ACTIVITY: Nothing but the lines from the first line of the records through the line with "Privacy Policy" should be output, exactly as written and free of pictures.

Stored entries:

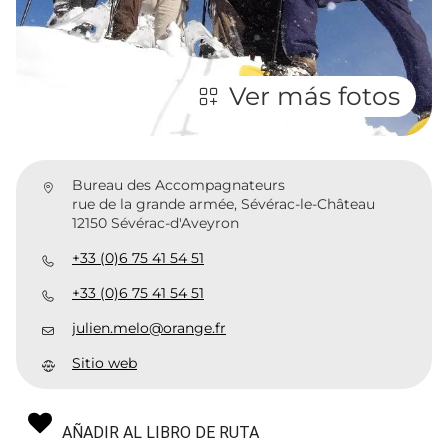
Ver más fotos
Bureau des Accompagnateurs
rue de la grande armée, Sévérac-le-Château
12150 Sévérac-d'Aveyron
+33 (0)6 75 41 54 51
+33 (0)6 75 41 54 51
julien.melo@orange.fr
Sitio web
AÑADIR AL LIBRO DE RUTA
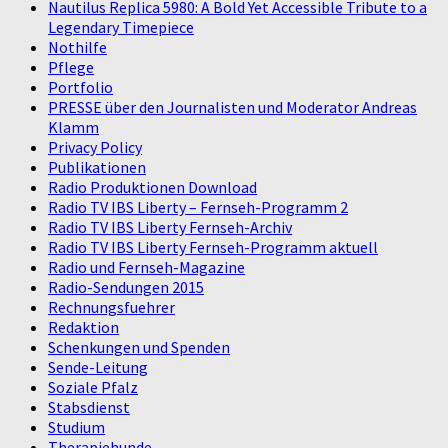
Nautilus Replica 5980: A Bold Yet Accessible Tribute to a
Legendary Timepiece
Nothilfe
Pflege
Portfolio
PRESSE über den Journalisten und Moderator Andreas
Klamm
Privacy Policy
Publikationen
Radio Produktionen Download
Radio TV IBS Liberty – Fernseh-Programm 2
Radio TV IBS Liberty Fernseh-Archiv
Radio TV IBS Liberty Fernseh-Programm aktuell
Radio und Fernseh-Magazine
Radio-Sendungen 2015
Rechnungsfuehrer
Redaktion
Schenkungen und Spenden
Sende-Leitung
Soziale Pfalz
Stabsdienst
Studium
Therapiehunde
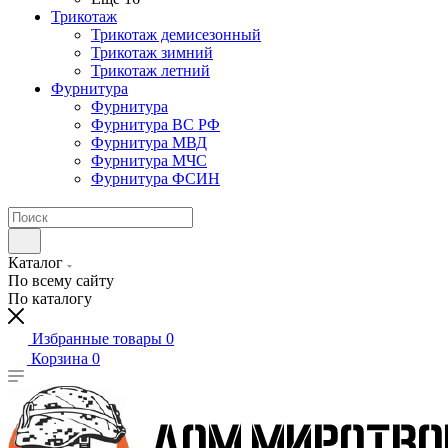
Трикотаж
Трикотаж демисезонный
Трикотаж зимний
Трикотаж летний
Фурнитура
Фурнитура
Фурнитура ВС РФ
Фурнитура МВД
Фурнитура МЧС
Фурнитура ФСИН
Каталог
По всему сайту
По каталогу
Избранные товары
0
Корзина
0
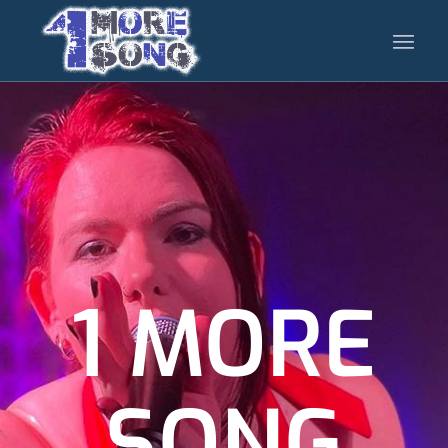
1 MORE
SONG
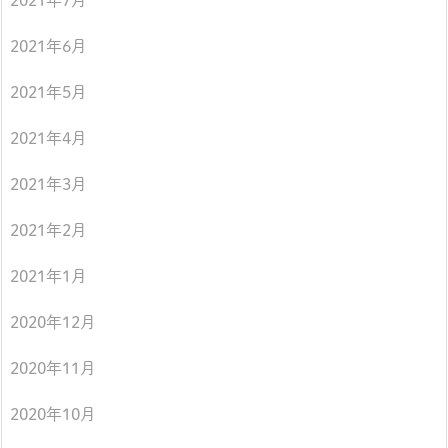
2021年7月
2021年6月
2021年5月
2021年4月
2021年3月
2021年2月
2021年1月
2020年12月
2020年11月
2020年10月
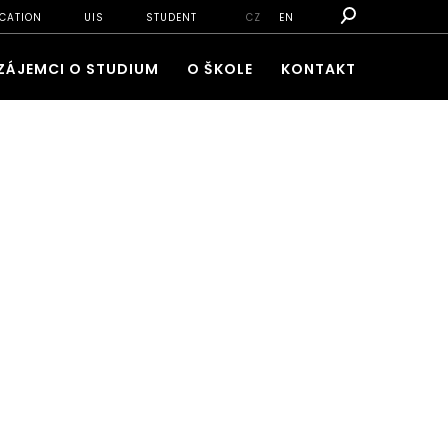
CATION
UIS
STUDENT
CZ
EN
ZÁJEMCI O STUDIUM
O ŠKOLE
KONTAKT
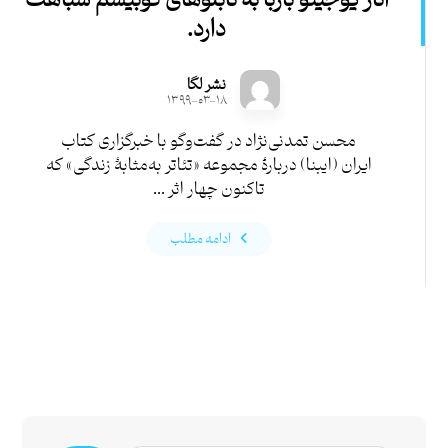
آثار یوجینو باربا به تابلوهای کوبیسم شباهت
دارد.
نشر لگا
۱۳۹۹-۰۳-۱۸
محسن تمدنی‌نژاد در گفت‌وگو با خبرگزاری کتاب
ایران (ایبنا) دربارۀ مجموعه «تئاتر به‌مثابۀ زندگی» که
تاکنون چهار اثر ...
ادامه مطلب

WRITTEN ANSWER:
Ver más fotos
Bureau des Accompagnateurs
rue de la grande armée, Sévérac-le-Château
12150 Sévérac-d'Aveyron
+33 (0)6 75 41 54 51
+33 (0)6 75 41 54 51
julien.melo@orange.fr
Sitio web
AÑADIR AL LIBRO DE RUTA
Nautilus Replica 5980: A Bold Yet Accessible Tribute to a
Legendary Timepiece
Nothilfe
Pflege
Portfolio
PRESSE über den Journalisten und Moderator Andreas
Klamm
Privacy Policy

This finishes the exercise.